The onset of fall weather brings with it a wonderful opportunity to begin, renew, or rev-up the pace of an exercise program. One great motivator is the opportunity to log daily activities online and watch the miles add up!

UGA Cooperative Extension's Walk Georgia program provides that motivator, and its next 12-week session begins on September 1, with registration for the program opening on that same day.

Milestones are marked with virtual travel through the counties of Georgia. We have 159 counties, so there is plenty of ground to cover! Individual participants can also see, when logged in to the site, the mileage totals of the front-running individuals and teams in the state and in their home counties. Pondering how those people rack up the miles can be another source of entertainment!

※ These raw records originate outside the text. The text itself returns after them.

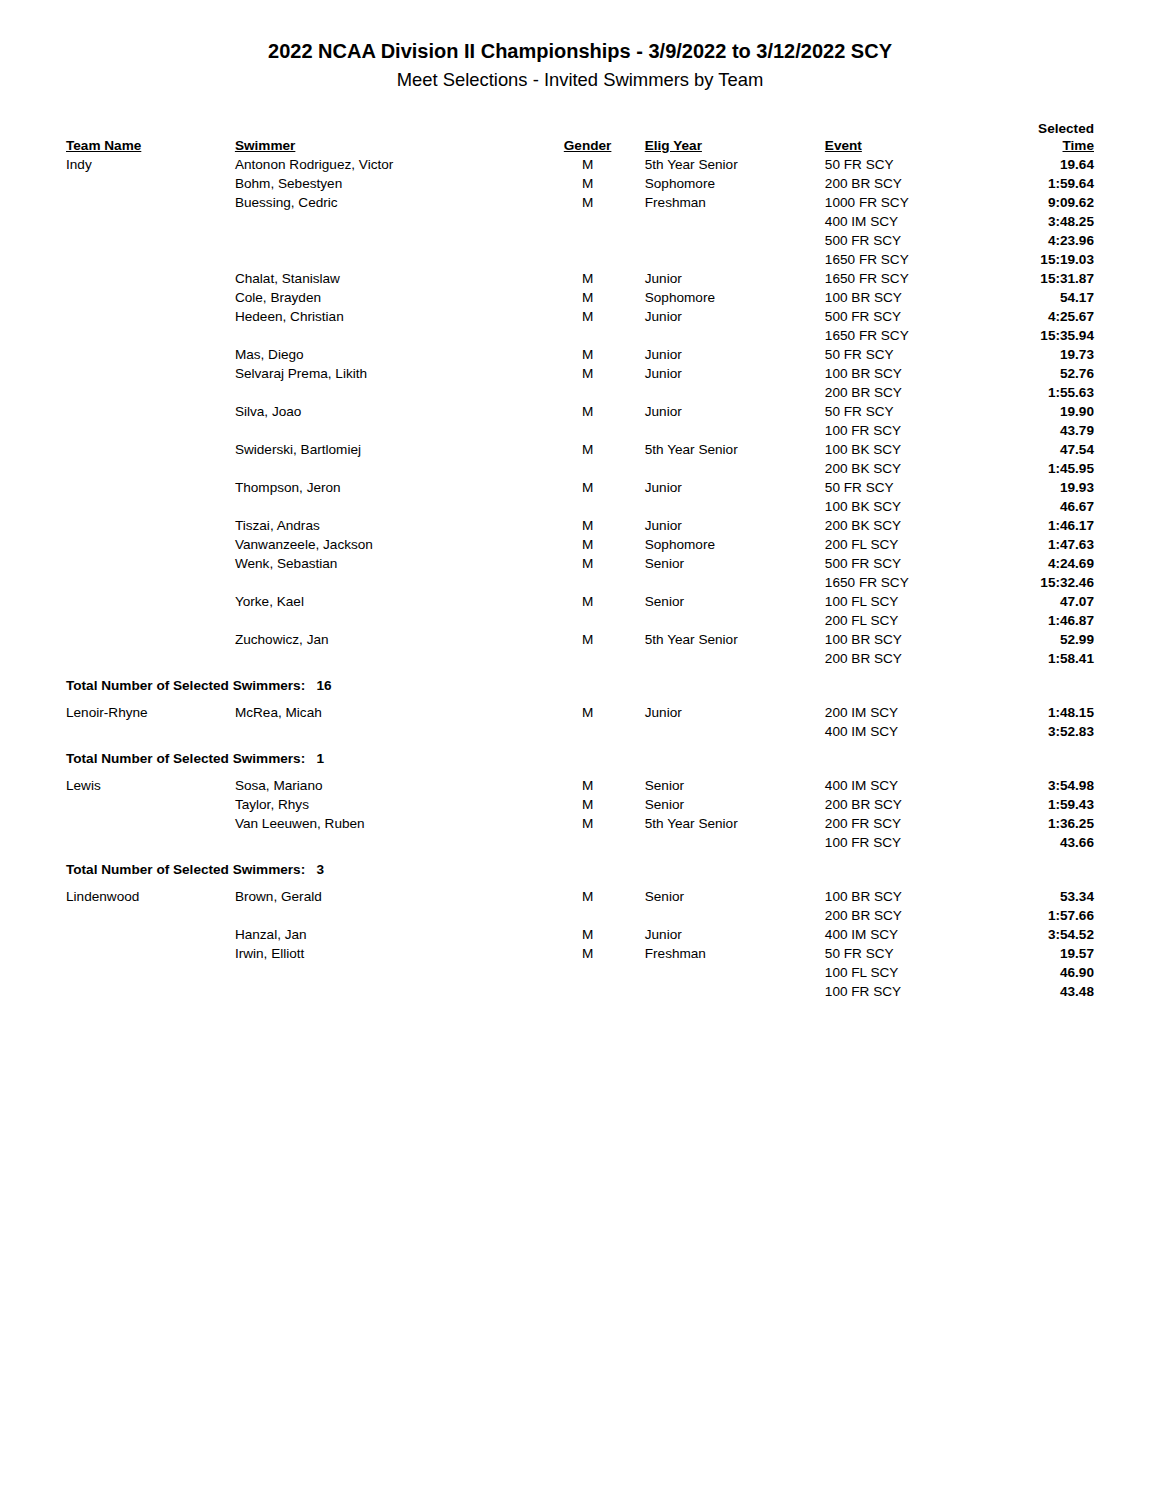2022 NCAA Division II Championships - 3/9/2022 to 3/12/2022 SCY
Meet Selections - Invited Swimmers by Team
| | Selected |
| --- | --- |
| Team Name | Swimmer | Gender | Elig Year | Event | Time |
| Indy | Antonon Rodriguez, Victor | M | 5th Year Senior | 50 FR SCY | 19.64 |
| | Bohm, Sebestyen | M | Sophomore | 200 BR SCY | 1:59.64 |
| | Buessing, Cedric | M | Freshman | 1000 FR SCY | 9:09.62 |
| | | | | 400 IM SCY | 3:48.25 |
| | | | | 500 FR SCY | 4:23.96 |
| | | | | 1650 FR SCY | 15:19.03 |
| | Chalat, Stanislaw | M | Junior | 1650 FR SCY | 15:31.87 |
| | Cole, Brayden | M | Sophomore | 100 BR SCY | 54.17 |
| | Hedeen, Christian | M | Junior | 500 FR SCY | 4:25.67 |
| | | | | 1650 FR SCY | 15:35.94 |
| | Mas, Diego | M | Junior | 50 FR SCY | 19.73 |
| | Selvaraj Prema, Likith | M | Junior | 100 BR SCY | 52.76 |
| | | | | 200 BR SCY | 1:55.63 |
| | Silva, Joao | M | Junior | 50 FR SCY | 19.90 |
| | | | | 100 FR SCY | 43.79 |
| | Swiderski, Bartlomiej | M | 5th Year Senior | 100 BK SCY | 47.54 |
| | | | | 200 BK SCY | 1:45.95 |
| | Thompson, Jeron | M | Junior | 50 FR SCY | 19.93 |
| | | | | 100 BK SCY | 46.67 |
| | Tiszai, Andras | M | Junior | 200 BK SCY | 1:46.17 |
| | Vanwanzeele, Jackson | M | Sophomore | 200 FL SCY | 1:47.63 |
| | Wenk, Sebastian | M | Senior | 500 FR SCY | 4:24.69 |
| | | | | 1650 FR SCY | 15:32.46 |
| | Yorke, Kael | M | Senior | 100 FL SCY | 47.07 |
| | | | | 200 FL SCY | 1:46.87 |
| | Zuchowicz, Jan | M | 5th Year Senior | 100 BR SCY | 52.99 |
| | | | | 200 BR SCY | 1:58.41 |
| Total Number of Selected Swimmers: 16 | |
| Lenoir-Rhyne | McRea, Micah | M | Junior | 200 IM SCY | 1:48.15 |
| | | | | 400 IM SCY | 3:52.83 |
| Total Number of Selected Swimmers: 1 | |
| Lewis | Sosa, Mariano | M | Senior | 400 IM SCY | 3:54.98 |
| | Taylor, Rhys | M | Senior | 200 BR SCY | 1:59.43 |
| | Van Leeuwen, Ruben | M | 5th Year Senior | 200 FR SCY | 1:36.25 |
| | | | | 100 FR SCY | 43.66 |
| Total Number of Selected Swimmers: 3 | |
| Lindenwood | Brown, Gerald | M | Senior | 100 BR SCY | 53.34 |
| | | | | 200 BR SCY | 1:57.66 |
| | Hanzal, Jan | M | Junior | 400 IM SCY | 3:54.52 |
| | Irwin, Elliott | M | Freshman | 50 FR SCY | 19.57 |
| | | | | 100 FL SCY | 46.90 |
| | | | | 100 FR SCY | 43.48 |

The Walk Georgia program allows for more kinds of activity than just walking, running, and cycling - the activities that are more commonly thought of in terms of miles. It also converts other kinds of physical activity, such as yoga, weightlifting, and yard work, into "miles," so there are plenty of ways to get credit for a varied exercise program.

The goal of Walk Georgia is to get as many Georgians moving as possible, to enhance the health and well-being of the citizens of this state. Registration for the upcoming free session is open until October 9, which means there is plenty of time to get logged in and get moving. To register, visit the site linked here.

For more information, call Cobb County Cooperative Extension at 770-528-4070. 

Tuesday, August 20, 2013

Vegetable Growers Workshop in Griffin, GA

Vegetable Growers Workshop
Friday, September 20, 2013
9:00 a.m. to 3:30 p.m.
On the University of Georgia campus in Griffin, GA

This workshop for small-scale farmers and home gardeners interested in growing and marketing vegetables for profit will be taught by UGA Cooperative Extension vegetable horticulturist Bob Westerfield.

The class will cover the basics of how to begin earning extra income by growing and selling vegetables. Workshop topics will include which vegetables to grow, how to grow them, the use of plastic mulch and high tunnels, understanding soils, equipment selection, and pest identification and control.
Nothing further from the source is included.